::: DATA PROVIDED :::

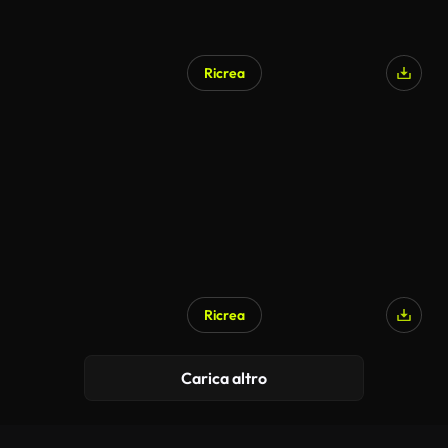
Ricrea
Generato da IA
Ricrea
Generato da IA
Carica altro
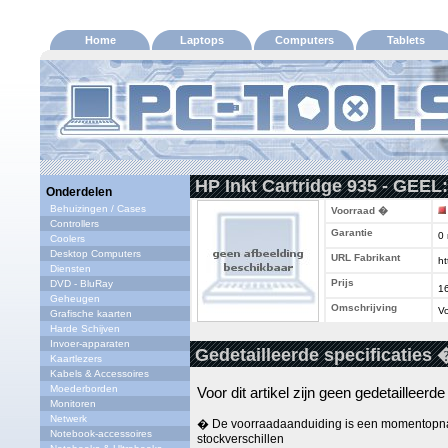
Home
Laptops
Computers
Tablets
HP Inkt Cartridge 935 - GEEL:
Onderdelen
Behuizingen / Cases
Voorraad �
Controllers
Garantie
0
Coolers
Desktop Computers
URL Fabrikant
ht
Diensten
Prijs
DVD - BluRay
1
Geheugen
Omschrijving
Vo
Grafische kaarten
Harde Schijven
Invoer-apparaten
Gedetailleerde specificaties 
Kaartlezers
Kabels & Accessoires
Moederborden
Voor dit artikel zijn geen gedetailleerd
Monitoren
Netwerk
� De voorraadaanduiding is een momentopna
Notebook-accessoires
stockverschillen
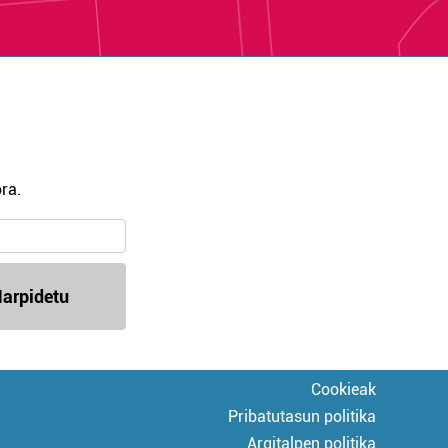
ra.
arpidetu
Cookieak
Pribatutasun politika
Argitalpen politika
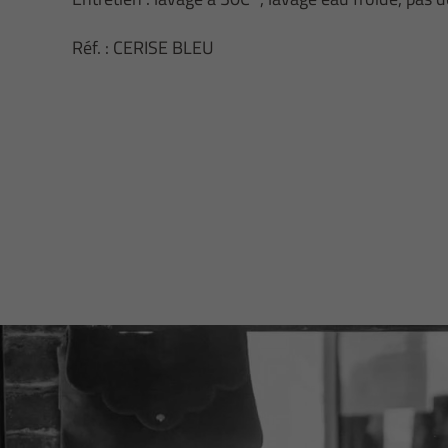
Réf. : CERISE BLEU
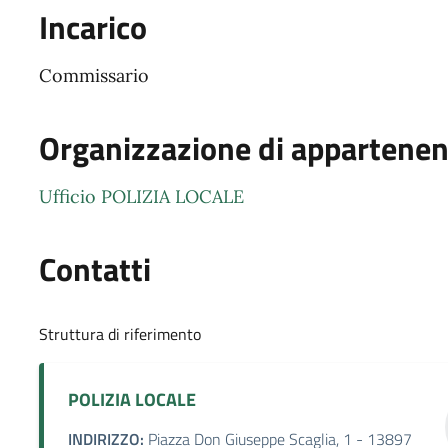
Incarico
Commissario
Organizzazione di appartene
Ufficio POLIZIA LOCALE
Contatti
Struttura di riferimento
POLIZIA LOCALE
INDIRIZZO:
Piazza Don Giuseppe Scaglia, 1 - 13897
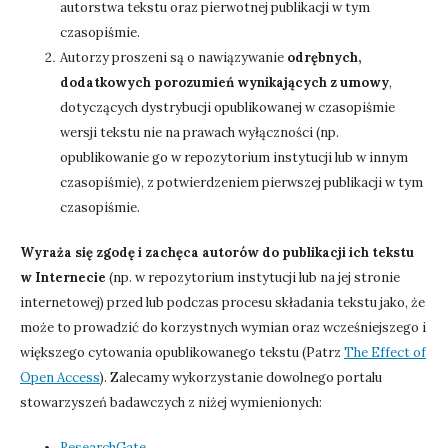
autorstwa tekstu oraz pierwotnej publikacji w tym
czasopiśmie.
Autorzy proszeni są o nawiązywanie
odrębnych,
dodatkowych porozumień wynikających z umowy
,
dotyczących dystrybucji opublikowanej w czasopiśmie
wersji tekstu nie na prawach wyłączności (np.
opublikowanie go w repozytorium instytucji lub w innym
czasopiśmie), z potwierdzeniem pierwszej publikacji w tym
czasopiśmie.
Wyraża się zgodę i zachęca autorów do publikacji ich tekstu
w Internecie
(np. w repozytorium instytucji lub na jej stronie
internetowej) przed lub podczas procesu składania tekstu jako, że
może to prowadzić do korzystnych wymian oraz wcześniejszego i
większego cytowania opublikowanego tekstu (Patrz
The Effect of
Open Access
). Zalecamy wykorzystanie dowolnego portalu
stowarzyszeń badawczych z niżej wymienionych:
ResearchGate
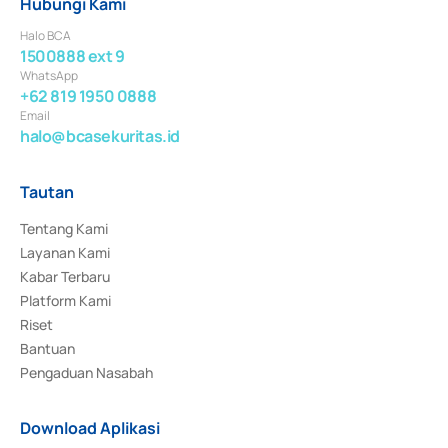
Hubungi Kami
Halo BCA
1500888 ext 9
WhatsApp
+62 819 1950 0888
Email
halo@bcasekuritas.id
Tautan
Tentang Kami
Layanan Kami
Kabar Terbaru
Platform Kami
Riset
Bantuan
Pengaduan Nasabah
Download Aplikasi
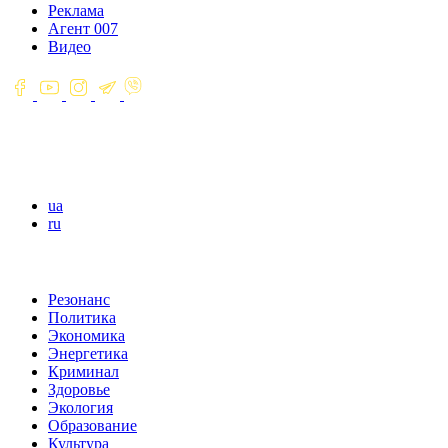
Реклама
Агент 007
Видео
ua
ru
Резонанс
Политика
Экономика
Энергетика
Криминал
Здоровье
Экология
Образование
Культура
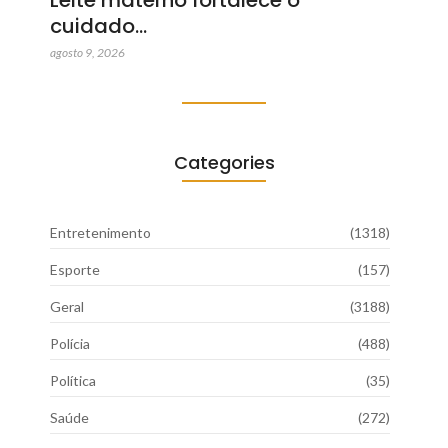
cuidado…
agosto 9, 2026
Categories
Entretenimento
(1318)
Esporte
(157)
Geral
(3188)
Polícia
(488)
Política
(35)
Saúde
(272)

:::
::: DATA PROVIDED :::

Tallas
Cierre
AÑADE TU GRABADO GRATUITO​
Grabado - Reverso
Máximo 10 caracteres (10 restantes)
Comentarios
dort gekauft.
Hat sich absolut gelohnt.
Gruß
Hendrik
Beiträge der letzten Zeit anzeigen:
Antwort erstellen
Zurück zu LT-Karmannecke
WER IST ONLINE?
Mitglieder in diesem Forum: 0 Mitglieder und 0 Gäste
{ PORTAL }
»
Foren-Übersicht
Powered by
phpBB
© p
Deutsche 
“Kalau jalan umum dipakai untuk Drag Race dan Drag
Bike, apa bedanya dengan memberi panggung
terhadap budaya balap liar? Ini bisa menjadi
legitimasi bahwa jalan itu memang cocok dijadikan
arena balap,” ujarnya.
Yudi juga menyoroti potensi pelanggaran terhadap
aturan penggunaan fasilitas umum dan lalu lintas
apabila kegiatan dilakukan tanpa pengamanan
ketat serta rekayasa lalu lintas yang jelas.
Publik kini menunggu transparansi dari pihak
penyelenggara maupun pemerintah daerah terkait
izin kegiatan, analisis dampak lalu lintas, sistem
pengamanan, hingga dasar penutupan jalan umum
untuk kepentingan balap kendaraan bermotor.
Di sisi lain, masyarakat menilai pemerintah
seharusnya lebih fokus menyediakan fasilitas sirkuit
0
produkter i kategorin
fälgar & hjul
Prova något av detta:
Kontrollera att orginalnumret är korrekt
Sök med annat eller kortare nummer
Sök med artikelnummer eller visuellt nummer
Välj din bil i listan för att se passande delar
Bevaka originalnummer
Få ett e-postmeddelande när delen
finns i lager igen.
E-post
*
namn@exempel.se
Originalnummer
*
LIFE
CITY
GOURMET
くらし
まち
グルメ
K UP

:::
::: DATA PROVIDED :::

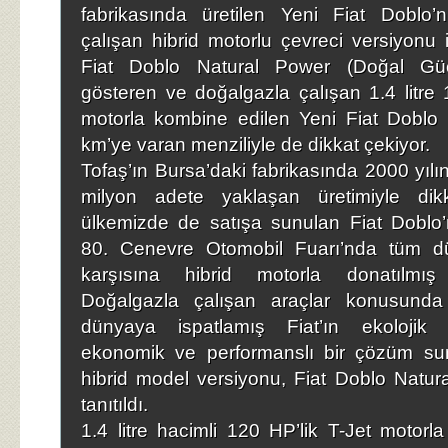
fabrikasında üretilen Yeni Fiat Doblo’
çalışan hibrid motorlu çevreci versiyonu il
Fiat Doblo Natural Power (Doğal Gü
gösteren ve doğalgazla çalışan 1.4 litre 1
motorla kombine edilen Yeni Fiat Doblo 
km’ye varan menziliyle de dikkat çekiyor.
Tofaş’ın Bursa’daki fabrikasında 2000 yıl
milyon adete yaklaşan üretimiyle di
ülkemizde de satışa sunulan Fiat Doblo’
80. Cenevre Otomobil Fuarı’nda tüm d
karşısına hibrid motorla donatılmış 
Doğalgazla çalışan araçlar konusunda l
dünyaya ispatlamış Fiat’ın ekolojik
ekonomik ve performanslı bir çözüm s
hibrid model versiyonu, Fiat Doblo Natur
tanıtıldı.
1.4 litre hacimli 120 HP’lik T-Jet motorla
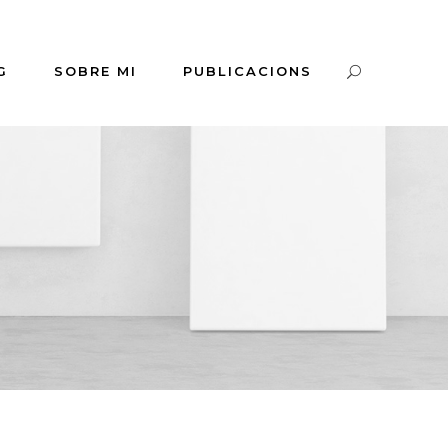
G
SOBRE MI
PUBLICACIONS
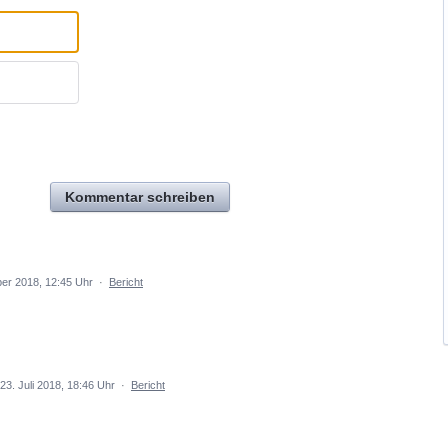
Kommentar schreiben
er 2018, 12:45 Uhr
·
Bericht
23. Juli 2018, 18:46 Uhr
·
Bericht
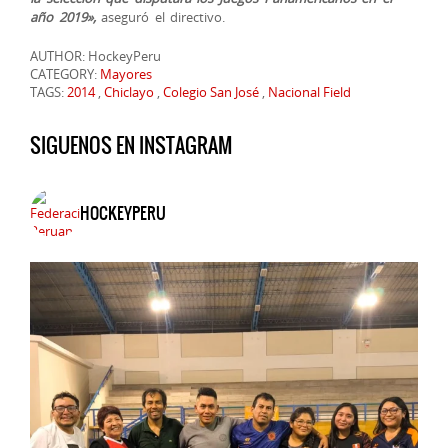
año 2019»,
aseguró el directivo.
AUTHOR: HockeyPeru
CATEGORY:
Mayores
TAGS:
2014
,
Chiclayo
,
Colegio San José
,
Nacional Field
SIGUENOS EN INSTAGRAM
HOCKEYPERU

:::

DIRECTIONS FOR THIS TASK. Return every line in the records above that contains the word "publikacji".

YOUR SOLUTION.
autorstwa tekstu oraz pierwotnej publikacji w tym
czasopiśmie), z potwierdzeniem pierwszej publikacji w tym
Wyraża się zgodę i zachęca autorów do publikacji ich tekstu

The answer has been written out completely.